Restate word for word the lines of the listing below, from its first line through the line with "<source format=kicad_pcb>", without the pictures.
Top of Exercise input
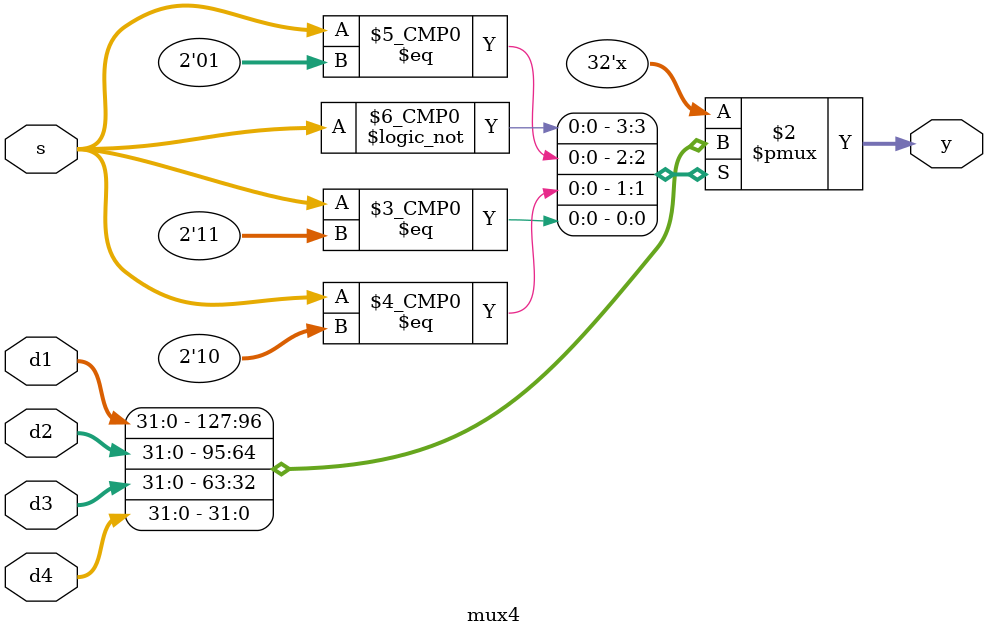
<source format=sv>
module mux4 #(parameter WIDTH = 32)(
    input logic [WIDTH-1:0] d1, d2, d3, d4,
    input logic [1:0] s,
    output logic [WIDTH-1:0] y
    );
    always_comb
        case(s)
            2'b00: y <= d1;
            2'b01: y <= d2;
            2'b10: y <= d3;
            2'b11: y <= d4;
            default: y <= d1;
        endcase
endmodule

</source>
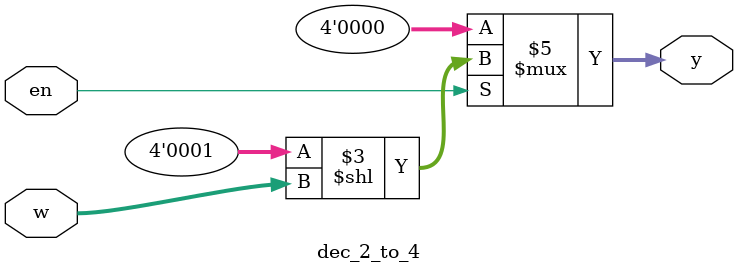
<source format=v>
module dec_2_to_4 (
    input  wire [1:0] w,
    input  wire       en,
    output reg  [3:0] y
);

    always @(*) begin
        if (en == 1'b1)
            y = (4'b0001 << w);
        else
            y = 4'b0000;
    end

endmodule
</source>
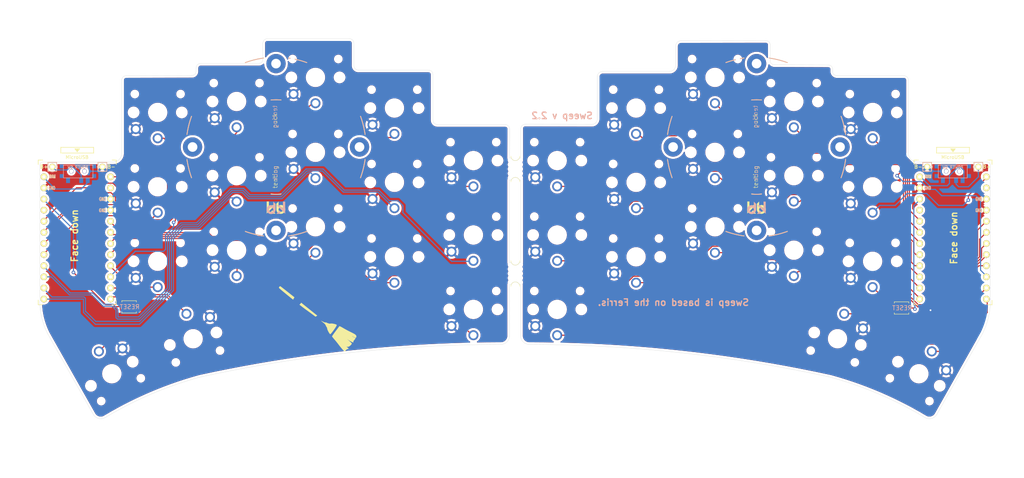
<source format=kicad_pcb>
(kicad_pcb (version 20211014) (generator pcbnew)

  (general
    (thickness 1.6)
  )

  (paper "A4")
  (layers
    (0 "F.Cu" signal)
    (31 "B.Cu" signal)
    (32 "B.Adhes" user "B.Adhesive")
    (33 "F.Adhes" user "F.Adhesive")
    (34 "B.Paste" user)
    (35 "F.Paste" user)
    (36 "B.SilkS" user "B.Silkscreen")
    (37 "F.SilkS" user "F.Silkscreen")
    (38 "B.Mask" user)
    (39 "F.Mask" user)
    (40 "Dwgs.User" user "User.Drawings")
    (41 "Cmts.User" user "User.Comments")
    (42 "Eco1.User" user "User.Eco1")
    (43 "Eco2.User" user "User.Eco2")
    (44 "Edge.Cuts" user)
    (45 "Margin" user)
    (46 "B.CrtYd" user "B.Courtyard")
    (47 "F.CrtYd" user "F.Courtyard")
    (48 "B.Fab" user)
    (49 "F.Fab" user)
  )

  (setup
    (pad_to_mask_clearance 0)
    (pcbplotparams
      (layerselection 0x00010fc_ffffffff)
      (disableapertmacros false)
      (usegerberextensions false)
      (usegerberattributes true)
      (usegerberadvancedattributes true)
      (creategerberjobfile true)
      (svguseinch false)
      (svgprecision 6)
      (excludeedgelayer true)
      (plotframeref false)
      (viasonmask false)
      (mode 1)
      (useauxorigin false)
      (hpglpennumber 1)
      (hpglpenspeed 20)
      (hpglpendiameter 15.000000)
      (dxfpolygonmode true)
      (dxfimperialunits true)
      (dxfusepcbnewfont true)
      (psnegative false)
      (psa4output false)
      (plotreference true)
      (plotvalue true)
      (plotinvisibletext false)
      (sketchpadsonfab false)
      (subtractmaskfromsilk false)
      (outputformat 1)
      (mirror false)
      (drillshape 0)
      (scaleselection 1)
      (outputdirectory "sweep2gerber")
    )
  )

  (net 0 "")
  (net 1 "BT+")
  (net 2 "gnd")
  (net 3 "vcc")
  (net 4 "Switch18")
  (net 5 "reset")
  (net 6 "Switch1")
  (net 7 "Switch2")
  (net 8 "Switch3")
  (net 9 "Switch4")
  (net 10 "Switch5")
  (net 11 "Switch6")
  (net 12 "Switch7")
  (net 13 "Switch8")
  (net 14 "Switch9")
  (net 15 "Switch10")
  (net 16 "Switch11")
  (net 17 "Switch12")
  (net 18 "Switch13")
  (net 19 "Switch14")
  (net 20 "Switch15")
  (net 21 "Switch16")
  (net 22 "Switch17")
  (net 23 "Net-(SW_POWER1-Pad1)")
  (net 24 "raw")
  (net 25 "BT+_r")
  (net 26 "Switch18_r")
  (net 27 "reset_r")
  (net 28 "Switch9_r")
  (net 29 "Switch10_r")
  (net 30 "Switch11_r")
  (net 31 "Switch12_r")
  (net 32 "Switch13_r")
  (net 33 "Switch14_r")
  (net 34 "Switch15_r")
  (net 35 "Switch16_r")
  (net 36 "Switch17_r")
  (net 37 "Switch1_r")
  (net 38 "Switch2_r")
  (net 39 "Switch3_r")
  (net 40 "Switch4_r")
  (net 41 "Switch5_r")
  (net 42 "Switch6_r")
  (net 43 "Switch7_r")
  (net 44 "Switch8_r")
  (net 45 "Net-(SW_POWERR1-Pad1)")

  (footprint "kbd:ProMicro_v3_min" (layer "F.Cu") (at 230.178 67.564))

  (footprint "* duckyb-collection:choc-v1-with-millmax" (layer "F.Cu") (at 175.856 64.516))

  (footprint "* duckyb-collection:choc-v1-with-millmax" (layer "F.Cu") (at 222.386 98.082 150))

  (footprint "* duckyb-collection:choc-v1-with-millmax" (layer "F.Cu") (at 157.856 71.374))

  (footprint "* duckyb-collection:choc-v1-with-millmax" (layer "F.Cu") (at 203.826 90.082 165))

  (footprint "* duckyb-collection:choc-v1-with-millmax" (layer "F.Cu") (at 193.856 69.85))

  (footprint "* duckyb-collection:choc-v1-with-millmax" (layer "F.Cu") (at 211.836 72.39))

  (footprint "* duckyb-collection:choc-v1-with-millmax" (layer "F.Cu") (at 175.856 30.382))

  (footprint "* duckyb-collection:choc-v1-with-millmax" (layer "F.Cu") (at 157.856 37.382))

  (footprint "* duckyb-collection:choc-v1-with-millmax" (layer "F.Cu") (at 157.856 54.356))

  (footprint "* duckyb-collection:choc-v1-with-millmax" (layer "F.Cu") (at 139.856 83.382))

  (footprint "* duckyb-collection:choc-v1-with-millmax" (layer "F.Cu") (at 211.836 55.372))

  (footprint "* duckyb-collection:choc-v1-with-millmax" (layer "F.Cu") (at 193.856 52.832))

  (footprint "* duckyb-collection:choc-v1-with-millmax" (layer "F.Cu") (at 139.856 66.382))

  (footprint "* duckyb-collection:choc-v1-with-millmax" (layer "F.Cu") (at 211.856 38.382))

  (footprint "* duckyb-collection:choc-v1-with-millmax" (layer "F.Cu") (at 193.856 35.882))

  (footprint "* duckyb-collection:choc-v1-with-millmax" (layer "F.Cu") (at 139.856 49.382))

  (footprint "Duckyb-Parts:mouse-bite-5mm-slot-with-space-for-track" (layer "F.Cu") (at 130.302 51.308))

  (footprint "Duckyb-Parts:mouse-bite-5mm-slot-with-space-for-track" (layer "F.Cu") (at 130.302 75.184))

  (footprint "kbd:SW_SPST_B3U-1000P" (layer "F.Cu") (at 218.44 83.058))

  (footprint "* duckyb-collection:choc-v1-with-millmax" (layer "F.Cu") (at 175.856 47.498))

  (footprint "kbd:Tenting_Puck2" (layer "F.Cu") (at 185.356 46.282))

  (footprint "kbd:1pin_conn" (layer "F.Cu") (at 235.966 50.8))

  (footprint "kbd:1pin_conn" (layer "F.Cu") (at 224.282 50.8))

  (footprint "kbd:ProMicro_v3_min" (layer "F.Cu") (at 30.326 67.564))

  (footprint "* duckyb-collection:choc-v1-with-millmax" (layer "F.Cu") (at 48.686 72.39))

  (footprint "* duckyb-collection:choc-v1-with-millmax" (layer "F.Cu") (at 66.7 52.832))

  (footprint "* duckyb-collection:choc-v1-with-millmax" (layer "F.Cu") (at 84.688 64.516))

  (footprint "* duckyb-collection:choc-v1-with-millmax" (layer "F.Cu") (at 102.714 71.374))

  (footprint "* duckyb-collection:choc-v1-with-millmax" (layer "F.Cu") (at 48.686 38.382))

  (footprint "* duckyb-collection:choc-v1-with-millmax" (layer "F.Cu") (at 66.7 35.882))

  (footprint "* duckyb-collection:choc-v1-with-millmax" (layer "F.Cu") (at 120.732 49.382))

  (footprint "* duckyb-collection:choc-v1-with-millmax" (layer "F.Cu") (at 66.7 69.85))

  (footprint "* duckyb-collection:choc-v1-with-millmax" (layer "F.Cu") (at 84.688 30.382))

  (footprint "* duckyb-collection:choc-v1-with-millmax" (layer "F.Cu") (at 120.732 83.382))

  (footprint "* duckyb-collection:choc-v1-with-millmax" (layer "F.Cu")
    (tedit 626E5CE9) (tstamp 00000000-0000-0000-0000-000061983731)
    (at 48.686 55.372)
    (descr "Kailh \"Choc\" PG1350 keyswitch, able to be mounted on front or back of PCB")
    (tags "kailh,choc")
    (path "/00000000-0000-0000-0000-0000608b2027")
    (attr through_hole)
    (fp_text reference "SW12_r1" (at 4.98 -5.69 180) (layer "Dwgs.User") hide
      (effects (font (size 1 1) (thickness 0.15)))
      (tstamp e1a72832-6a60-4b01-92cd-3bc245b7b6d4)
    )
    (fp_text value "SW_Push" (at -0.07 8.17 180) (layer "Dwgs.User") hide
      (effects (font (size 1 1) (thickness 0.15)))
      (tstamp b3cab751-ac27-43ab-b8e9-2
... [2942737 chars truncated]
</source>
Bottom of Exercise input
Completed exercise.
<source format=sv>
module mux4 #(parameter WIDTH = 32)(
    input logic [WIDTH-1:0] d1, d2, d3, d4,
    input logic [1:0] s,
    output logic [WIDTH-1:0] y
    );
    always_comb
        case(s)
            2'b00: y <= d1;
            2'b01: y <= d2;
            2'b10: y <= d3;
            2'b11: y <= d4;
            default: y <= d1;
        endcase
endmodule

</source>
<source format=v>
module dec_2_to_4 (
    input  wire [1:0] w,
    input  wire       en,
    output reg  [3:0] y
);

    always @(*) begin
        if (en == 1'b1)
            y = (4'b0001 << w);
        else
            y = 4'b0000;
    end

endmodule
</source>
<source format=kicad_pcb>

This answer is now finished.